Extracted text:

============================================================

In contrast to the purposive analysis it conducts when interpreting fee-shifting provisions in the civil rights laws, the Supreme Court has taken a slightly different approach when faced with fee-shifting provisions in purely economic statutes. In Fogerty v. Fantasy, Inc., 510 U.S. 517, 114 S.Ct. 1023, 127 L.Ed.2d 455 (1994), the Court interpreted the fee-shifting provision in the Copyright Act. It ultimately held that all prevailing parties under the Copyright Act should be treated equally—but in doing so, relied on the differences between a purely economic statute like the Copyright Act and the civil rights statutes it normally subjects to a purposive value judgment. The Supreme Court explained that “in the civil rights context, impecunious ‘private attorney general’ plaintiffs can ill afford to litigate their claims against defendants with more resources.” Id. at 524, 114 S.Ct. 1023. And despite the textually neutral fee-shifting provision in the Civil Rights Act, it justified the Christiansburg decision as follows: “Congress sought to ... provide incentives for the bringing of meritorious lawsuits, by treating successful plaintiffs more favorably than successful defendants in terms of the award of attorney's fees.” Id. Although the Supreme Court's use of the words “plaintiff” and “defendant” in this context seems a bit imprecise, see, e.g., Zipes, 491 U.S. at 761, 109 S.Ct. 2732 (protecting defendant-intervenors from most fee requests based on the same purposive considerations), the Court reaffirmed its purposive methodology in interpreting textually neutral fee-shifting provisions in federal civil rights statutes.

============================================================

Record excerpts:
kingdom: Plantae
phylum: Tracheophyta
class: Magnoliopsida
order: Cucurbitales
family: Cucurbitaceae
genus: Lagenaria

============================================================

Write the next part of the passage on attorney's fee-shifting under the Copyright Act and the civil rights statutes, starting after its last sentence.

After oral argument on Shelby County's motion, the Supreme Court decided another case interpreting a fee-shifting provision, this time in the Patent Act. It relied primarily on the plain text of the relevant fee-shifting provision to define the nature of an “exceptional” patent case in which fee-shifting was warranted. See Octane Fitness, LLC v. ICON Health & Fitness, Inc., ––– U.S. ––––, 134 S.Ct. 1749, 1755, –––L.Ed.2d –––– (2014) (“Our analysis begins and ends with the text of § 285.”). Although Shelby County might read Octane Fitness as a rejection of purposive considerations when interpreting fee-shifting provisions, it can also be read consistently with the Supreme Court's distinction between statutes—like the Patent Act and the Copyright Act—that merely reshuffle economic burdens and benefits, and statutes—like the Civil Rights Act and the Voting Rights Act—that protect individual civil rights. Octane Fitness, a brief and unanimous decision, contains no hint that the Supreme Court intended to overrule or modify cases like Christiansburg and Piggie Park sub silentio; indeed, both opinions are cited favorably. See Octane Fitness, 134 S.Ct. at 1758 (citing Christiansburg, 434 U.S. at 419, 98 S.Ct. 694; Piggie Park, 390 U.S. at 402 n. 4, 88 S.Ct. 964). Unless and until the Supreme Court or the D.C. Circuit suggests otherwise, this Court will continue to treat the Christiansburg line of cases as good law.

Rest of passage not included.